• **TASK PROMPT**
Which of the lines below hold the word "format"? Pull each of them out.

[[ DATA FOR THIS EXERCISE, beginning ]]

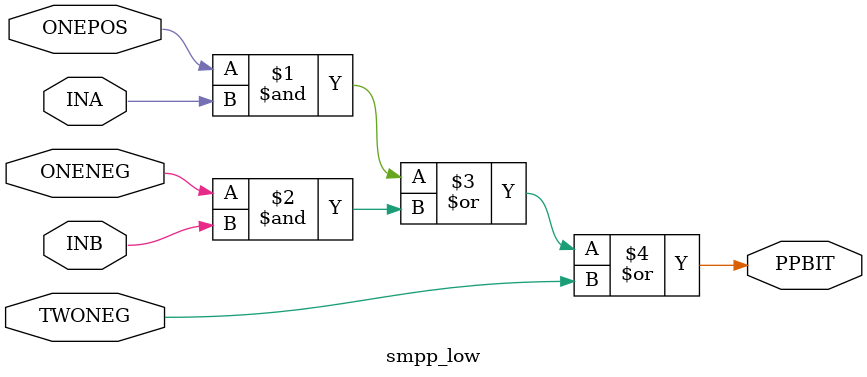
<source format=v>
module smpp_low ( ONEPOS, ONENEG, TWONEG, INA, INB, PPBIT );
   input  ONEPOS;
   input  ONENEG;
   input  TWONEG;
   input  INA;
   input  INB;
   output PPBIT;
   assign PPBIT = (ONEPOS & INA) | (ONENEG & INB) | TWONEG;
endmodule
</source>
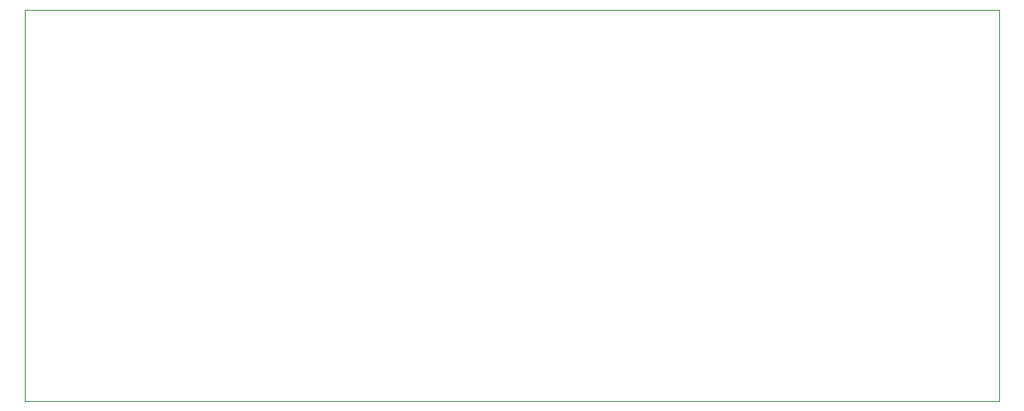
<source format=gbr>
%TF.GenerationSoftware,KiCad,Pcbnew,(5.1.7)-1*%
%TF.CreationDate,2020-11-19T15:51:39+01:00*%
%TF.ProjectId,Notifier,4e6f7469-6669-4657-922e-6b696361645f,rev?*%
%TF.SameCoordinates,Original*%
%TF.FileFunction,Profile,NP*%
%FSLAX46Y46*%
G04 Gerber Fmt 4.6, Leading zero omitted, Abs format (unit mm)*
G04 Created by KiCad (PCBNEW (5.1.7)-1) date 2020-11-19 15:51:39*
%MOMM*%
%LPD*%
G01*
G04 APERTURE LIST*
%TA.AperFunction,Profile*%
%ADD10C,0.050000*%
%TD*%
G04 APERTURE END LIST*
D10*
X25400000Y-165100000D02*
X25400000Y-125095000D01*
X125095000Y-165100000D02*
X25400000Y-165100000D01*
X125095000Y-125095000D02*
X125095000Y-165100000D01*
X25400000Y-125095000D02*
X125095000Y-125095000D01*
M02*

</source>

[[ DATA FOR THIS EXERCISE, end ]]

• **ANSWER TO THIS EXERCISE**
<source format=v>
<source format=gbr>
G04 Gerber Fmt 4.6, Leading zero omitted, Abs format (unit mm)*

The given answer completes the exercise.